Results showed that, as a community, participants lowered their CVD risk; participants increased their 150 minutes of moderately vigorous weekly physical activity levels by 7.7%, whereas 11.2% more individuals ate five or more servings of produce daily. The study findings revealed no significant changes in smoking, stress, alcohol, or body mass index.
One study aspect was a focus on the nutritional environment by partnering with restaurants, grocery and convenience stores, and a local farmers' market to increase healthful produce availability. To boost physical activity, the community instituted a Complete Streets Policy and a Safe Routes to School program.
"As healthcare systems are being held more accountable for the communities they serve, population-level data on nutrition, physical activity and medication adherence, among other behaviors, could help inform strategies to evaluate and improve the public's health," stated the authors (p. 337).
Faith community nurses can utilize this information by focusing on modifiable lifestyle risk factors in their health promotion efforts.
Benson, G., Sidebottom, A. C., Sillah, A., Vock, D. M., Vacquier, M. C., Miedema, M. D., & VanWormer, J. J. (2019). Population-level changes in lifestyle risk factors for cardiovascular disease in the Heart of New Ulm Project. Preventive Medicine Reports, 13, 332-340. doi:10.1016/j.pmedr.2019.01.018
PLANNING FOR MOBILITY
The Centers for Disease Control and Prevention (2019) recently released the following (para 1-2):
Do you or your loved ones have a plan to stay safe, mobile, and independent as you age? Many people make financial plans for retirement, but don't plan for potential mobility changes. The mobility planning tool can guide you to keep your loved ones safe, mobile, and independent.
Work through the three sections to create your personal MyMobility Plan:
1. Myself: How to stay independent
2. MyHome: How to stay safe at home
3. MyNeighborhood: How to stay mobile in your community
Why Have a MyMobility Plan?
* Falls and motor vehicle crashes, which are related to mobility, are the leading causes of injury and death in older adults.
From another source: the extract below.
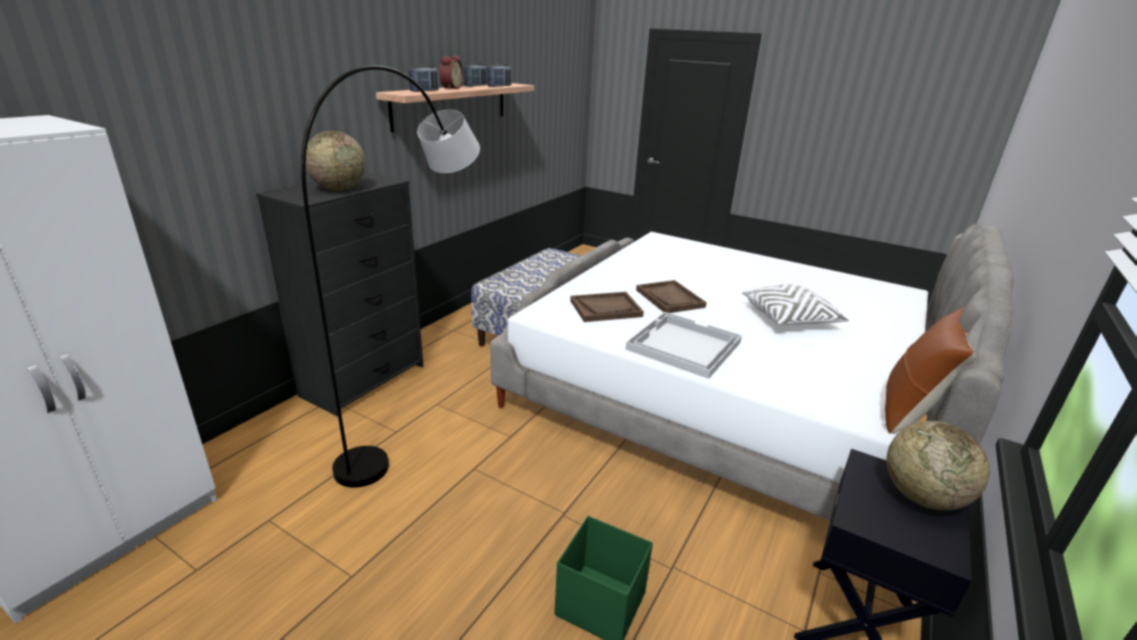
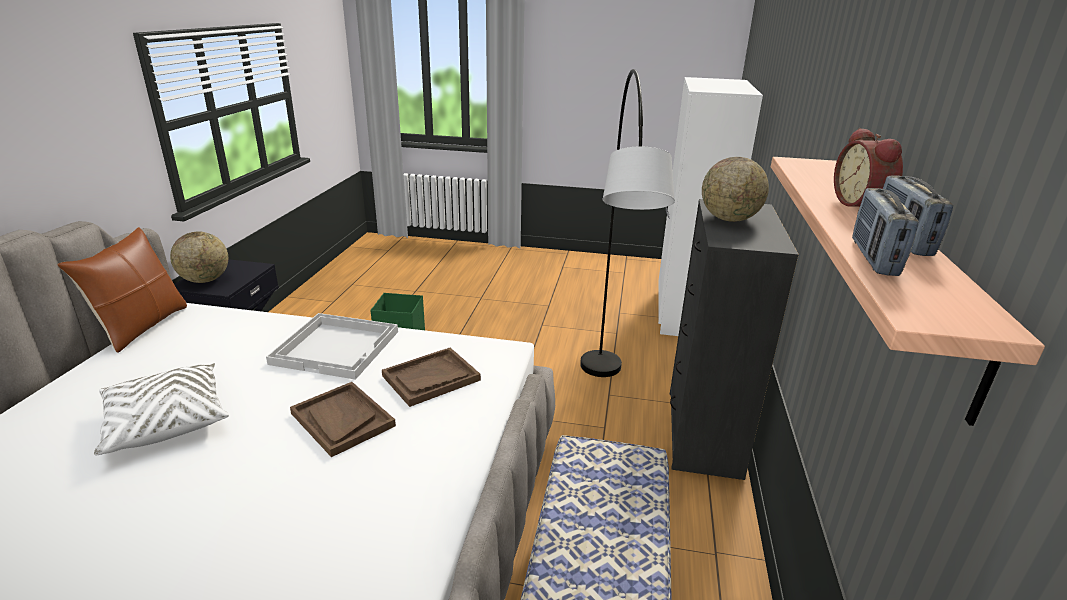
camera: 160 degrees right, 0 degrees up
radio [409,65,439,92] -> none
* There are many negative outcomes for older adults if they stop driving or fall, including reductions in their health, social interaction, and the ability to get around.
* The CDC developed this planning tool to help older adults plan for future mobility changes that might increase their risk for motor vehicle crashes and falls.
* Adult children or caregivers can also use this planning tool to help older parents, relatives, or friends.-Centers for Disease Control and Prevention (2019). Retrieved from https://www.cdc.gov/motorvehiclesafety/older_adult_drivers/mymobility/index.html
HUGE AND UNHURRIED
"Even when it comes to the work of ministry, it sometimes appears that the goal is to keep people busy with ministry jobs. In The Way of the Heart, Henri Nouwen suggests a different aim: 'Our task is to help people concentrate on the real but often hidden event of God's active presence in their lives. Hence, the questions that must guide all organizing activities in a parish is not how to keep people busy, but how to keep them from being so busy that they can no longer hear the voice of God who speaks in silence.' And it is in hearing the voice of God in the quiet that enables us to live and work well. Instead of being a guarantee of fruitfulness, overwork can become a guarantee against it."
"Unhurry enables us to notice God's very real but often hidden activity around us, among us and in us. Extended times to be alone and quiet with God tune me back to reality. I keep thinking that 'real' life is all the tasks and emails and bills and projects and other things that fill my schedule. But Jesus himself is real life. And real life in Jesus is eternal and spacious, not condensed, compressed, compacted. Real life is huge and unhurried" (p. 49).-From Falding, A. (2013). An Unhurried Life: Following Jesus' Rhythms of Work and Rest. Downers Grove, IL: InterVarsity Press.